» **TASKS AND EXERCISES**
(A) Name every person mentioned in the obituary of Ian McDougall below.
(B) Carry on the obituary of Ian McDougall below, starting right after its final sentence.

» **EXCERPT TO READ**
____________________
Ian McDougall, who played a key role in developments leading to the plate tectonic revolution, died in Canberra, Australia, on 10 November 2018, surrounded by family.
Born in Tasmania, Australia, McDougall earned a B.Sc. in geology at the University of Tasmania in Hobart and then moved to the Australian National University (ANU) in Canberra, where he then spent the rest of his career. At ANU Ian completed a dissertation in petrology under the supervision of Germaine Joplin, studying the nature and origin of the Tasmanian dolerites.
Potassium-Argon Dating and the Birth of the Magnetic Polarity Reversal Timescale
While McDougall was completing his Ph.D., the director of the then Department of Geophysics was John Jaeger (of heat conduction fame). Jaeger was a visionary leader who wished to put ANU on the international map by focusing on emerging fields, and one step was to get involved in the new method of potassium-argon (K-Ar) dating that was being pioneered by John Reynolds at the University of California, Berkeley.
____________________
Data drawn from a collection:

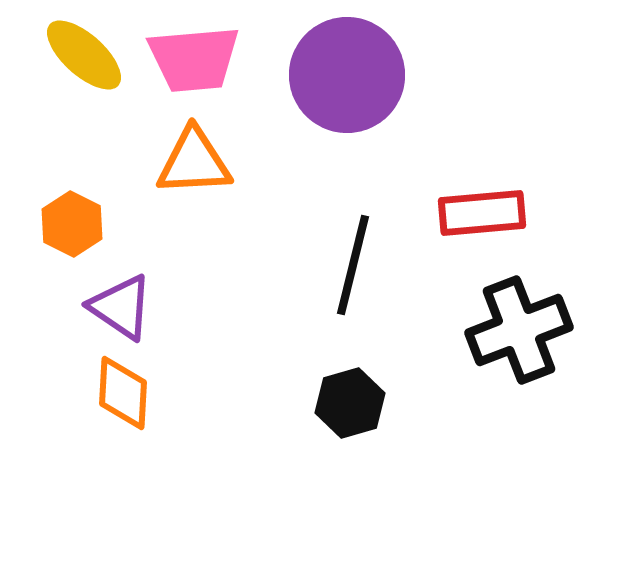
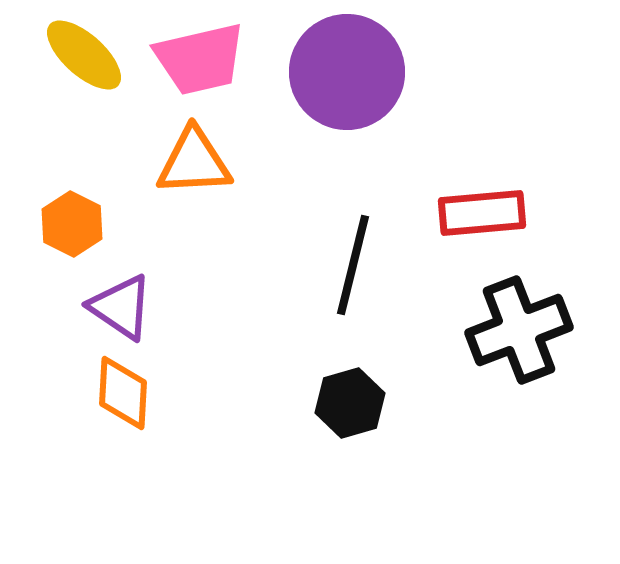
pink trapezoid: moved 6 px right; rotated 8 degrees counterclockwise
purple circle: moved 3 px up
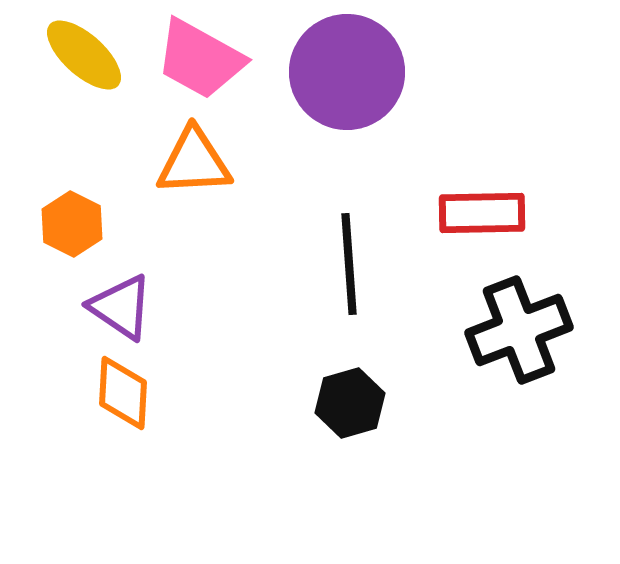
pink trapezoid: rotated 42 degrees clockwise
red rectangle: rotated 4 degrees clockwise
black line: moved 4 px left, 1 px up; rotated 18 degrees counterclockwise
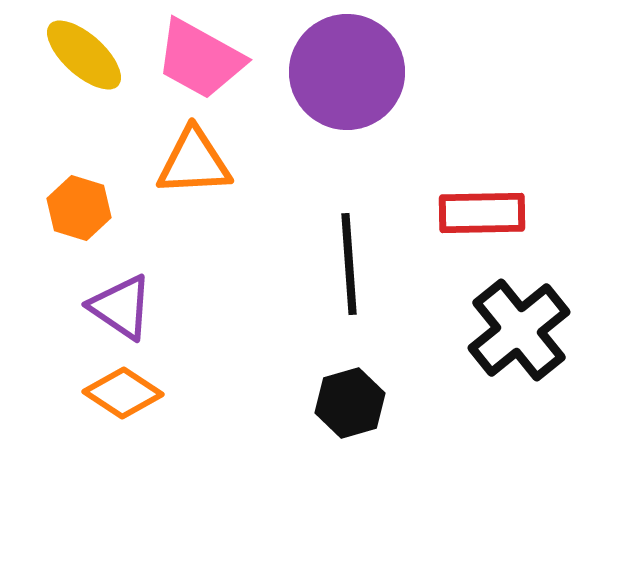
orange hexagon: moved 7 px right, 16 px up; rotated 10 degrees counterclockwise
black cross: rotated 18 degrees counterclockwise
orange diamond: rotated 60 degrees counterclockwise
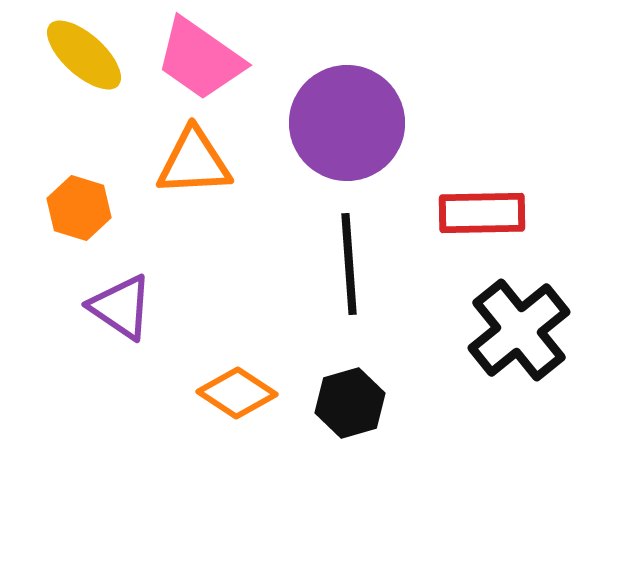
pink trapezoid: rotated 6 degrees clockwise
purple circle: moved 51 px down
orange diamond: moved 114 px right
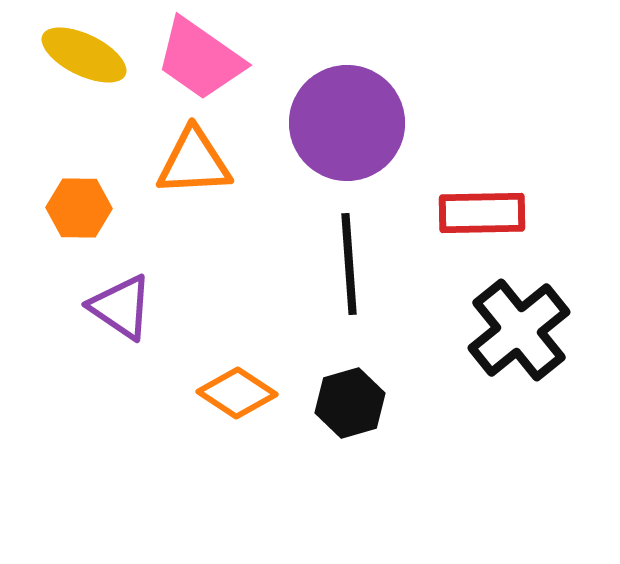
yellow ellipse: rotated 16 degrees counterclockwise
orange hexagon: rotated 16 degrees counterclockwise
____________________
» **TASK RESPONSES**
(A) Ian McDougall, Germaine Joplin, John Jaeger, John Reynolds

(B)
Jaeger swayed McDougall to shift from petrology to the new field of geochronology and in 1960 arranged a postdoctoral year for McDougall at Reynolds’s lab. As is chronicled in William Glen’s classic book The Road to Jaramillo: Critical Years in the Revolution in Earth Science, McDougall returned from Berkeley to take up a position at ANU overseeing the K-Ar lab.
McDougall made a key detour in Hawaii before returning to Australia, however. The dating of the basalts he sampled across the Hawaiian chain demonstrated for the first time the age progression of the Hawaiian Islands and thus supported the hot spot model. At the time, basalts (rather than separated minerals) were seen as giving erratic results and thus unsuitable for K-Ar dating. However, as an experienced petrologist, Ian was able to cull altered materials and date only those samples that met his exacting criteria.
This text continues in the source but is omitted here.